A total of 14 GO function terms were enriched by the differentiated modules, the top three terms were cAMP-dependent protein kinase activity, demethylase activity, and regulation of calcium ion import. A related study found that during cardiac preservation, a cAMP pulse could reduce the incidence and severity of transplant-related CAD [63]. Vasoactive intestinal peptide (VIP) may be an effective anti-RA treatment because it leads to the elevation of intracellular cAMP, which can inhibit TNF-α production in macrophages [64]. Another study indicates that a combination of cilostazol and MTX can activate the cAMP-dependent protein kinase pathway in the synovial fibroblasts resulting in the suppression of the inflammation of RA [65]. Fibroblast-like synoviocytes (FLSs) are involved in RA joint destruction, and pathologic process and elevated JMJD3 promotes the proliferation and migration of FLS [66]. A study found that the` Janus kinase-signal transducer and activator of transcription (JAK-STAT) pathway is an emerging target in inflammation, mainly in RA, and it heightens the cardiovascular risk [67]. Overexpression of a histone demethylase KDM4B could boost cell growth, migration and invasion, and inhibit apoptosis of FLS in RA by activating STAT3 signaling [68]. Basal intracellular calcium ion concentrations in patients with inactive RA were significantly higher than in healthy individuals, which in turn were greater than in the active RA group, which showed the important roles of calcium ions in the pathological process of RA [69].

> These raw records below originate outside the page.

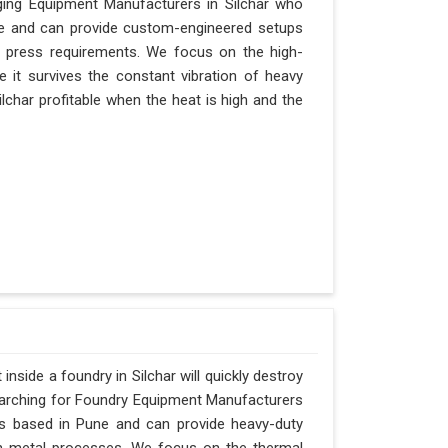
rging Equipment Manufacturers in Silchar who
Pune and can provide custom-engineered setups
r press requirements. We focus on the high-
 it survives the constant vibration of heavy
Silchar profitable when the heat is high and the
nside a foundry in Silchar will quickly destroy
searching for Foundry Equipment Manufacturers
 is based in Pune and can provide heavy-duty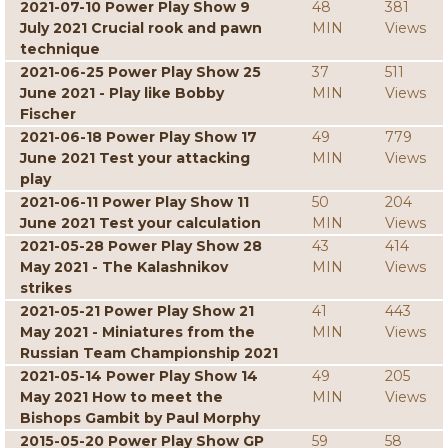
2021-07-10 Power Play Show 9
48
381
July 2021 Crucial rook and pawn
MIN
Views
technique
2021-06-25 Power Play Show 25
37
511
June 2021 - Play like Bobby
MIN
Views
Fischer
2021-06-18 Power Play Show 17
49
779
June 2021 Test your attacking
MIN
Views
play
2021-06-11 Power Play Show 11
50
204
June 2021 Test your calculation
MIN
Views
2021-05-28 Power Play Show 28
43
414
May 2021 - The Kalashnikov
MIN
Views
strikes
2021-05-21 Power Play Show 21
41
443
May 2021 - Miniatures from the
MIN
Views
Russian Team Championship 2021
2021-05-14 Power Play Show 14
49
205
May 2021 How to meet the
MIN
Views
Bishops Gambit by Paul Morphy
2015-05-20 Power Play Show GP
59
58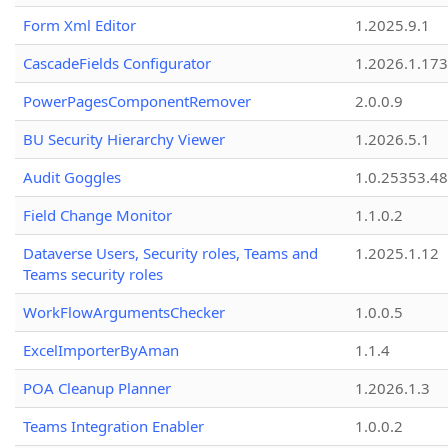
Form Xml Editor
1.2025.9.1
CascadeFields Configurator
1.2026.1.173
PowerPagesComponentRemover
2.0.0.9
BU Security Hierarchy Viewer
1.2026.5.1
Audit Goggles
1.0.25353.48
Field Change Monitor
1.1.0.2
Dataverse Users, Security roles, Teams and
1.2025.1.12
Teams security roles
WorkFlowArgumentsChecker
1.0.0.5
ExcelImporterByAman
1.1.4
POA Cleanup Planner
1.2026.1.3
Teams Integration Enabler
1.0.0.2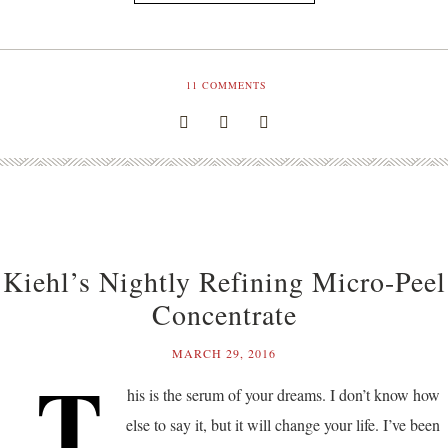
11
COMMENTS
Kiehl’s Nightly Refining Micro-Peel
Concentrate
MARCH 29, 2016
T
his is the serum of your dreams. I don’t know how
else to say it, but it will change your life. I’ve been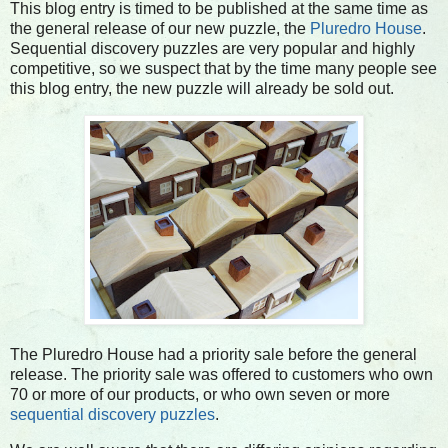
This blog entry is timed to be published at the same time as
the general release of our new puzzle, the
Pluredro House
.
Sequential discovery puzzles are very popular and highly
competitive, so we suspect that by the time many people see
this blog entry, the new puzzle will already be sold out.
The Pluredro House had a priority sale before the general
release. The priority sale was offered to customers who own
70 or more of our products, or who own seven or more
sequential discovery puzzles
.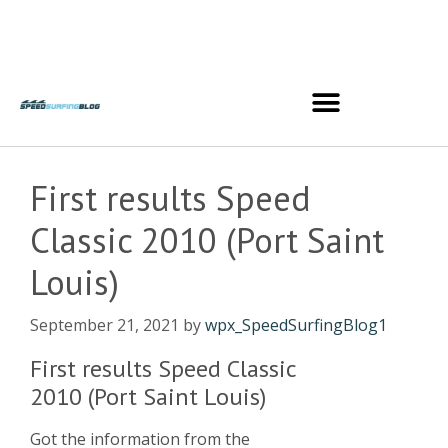
First results Speed
Classic 2010 (Port Saint
Louis)
September 21, 2021
by
wpx_SpeedSurfingBlog1
First results Speed Classic
2010 (Port Saint Louis)
Got the information from the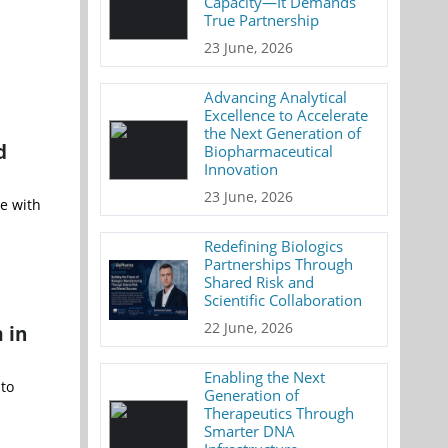
Capacity—It Demands
True Partnership
23 June, 2026
Advancing Analytical
Excellence to Accelerate
the Next Generation of
d
Biopharmaceutical
Innovation
23 June, 2026
e with
Redefining Biologics
Partnerships Through
Shared Risk and
Scientific Collaboration
22 June, 2026
 in
Enabling the Next
 to
Generation of
Therapeutics Through
Smarter DNA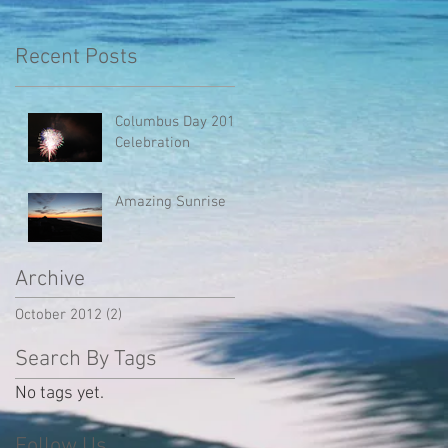
Recent Posts
Columbus Day 2012
Celebration
Amazing Sunrise
Archive
October 2012
(2)
2 posts
Search By Tags
No tags yet.
Follow Us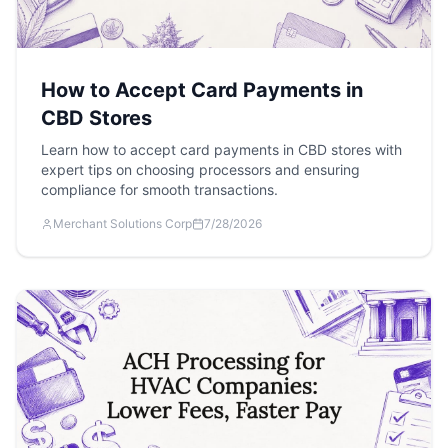
How to Accept Card Payments in
CBD Stores
Learn how to accept card payments in CBD stores with
expert tips on choosing processors and ensuring
compliance for smooth transactions.
Merchant Solutions Corp
7/28/2026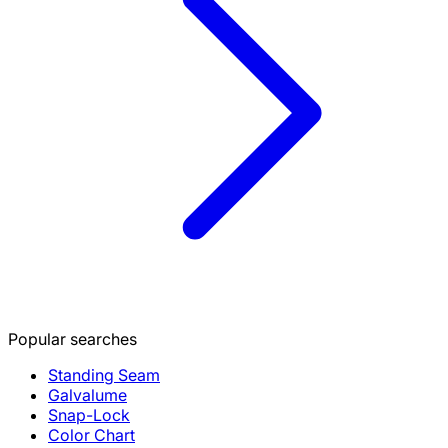
Popular searches
Standing Seam
Galvalume
Snap-Lock
Color Chart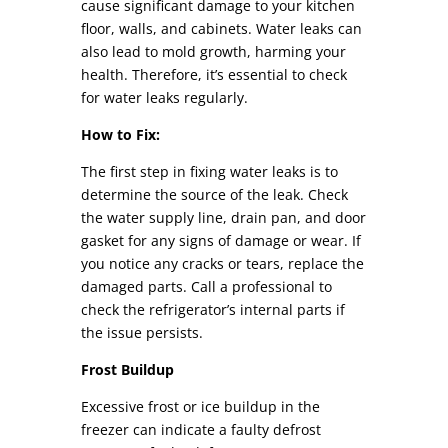
cause significant damage to your kitchen
floor, walls, and cabinets. Water leaks can
also lead to mold growth, harming your
health. Therefore, it’s essential to check
for water leaks regularly.
How to Fix:
The first step in fixing water leaks is to
determine the source of the leak. Check
the water supply line, drain pan, and door
gasket for any signs of damage or wear. If
you notice any cracks or tears, replace the
damaged parts. Call a professional to
check the refrigerator’s internal parts if
the issue persists.
Frost Buildup
Excessive frost or ice buildup in the
freezer can indicate a faulty defrost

In the top three pathways of 16 KEGG pathways, cell adhesion molecules and mineral absorption were associated with both CAD and RA. For the pathway related to cell adhesion molecules, the expression levels of cell adhesion molecules increased in patients with RA, and were associated with disease activity, oxidative stress, and inflammatory markers targeting the expression of these molecules is an important therapeutic strategy for RA [70, 71]. Moreover, the expression of both CDC42 and microRNA-34a was correlated with that of cell adhesion molecules in patients with CAD [72, 73]. For the mineral absorption pathway, clinical trials revealed that the concentrations of the mineral copper were higher in patients with RA than in healthy people [74], and zinc and selenium levels in patients with CAD admitted for coronary artery bypass grafting were reduced compared to those before surgery [75].

Although we have found several of the related modules and susceptible genes, certain limitations for our study also exist. For limited datasets and samples involving the comorbidities, CAD and RA, cross validation could not be performed. With further clinical sequencing and updated cardiovascular disease and RA-related databases, investigations should continue to validate the modular mechanism of CAD&RA. Besides, the proposed susceptible genes also need further experimental and clinical validation.

In conclusion, thirteen characteristic modules and 49 susceptible hub genes for CAD&RA were identified by network modularization analysis, including ADO, ABCA11P, GALC, ZNF141, GPATCH8, ATF6, MIA3, etc. These hub genes and their corresponding molecular functions may reflect the underlying mechanism of CAD&RA, which can provide novel perspectives for their clinical therapy strategies and precise drug discovery.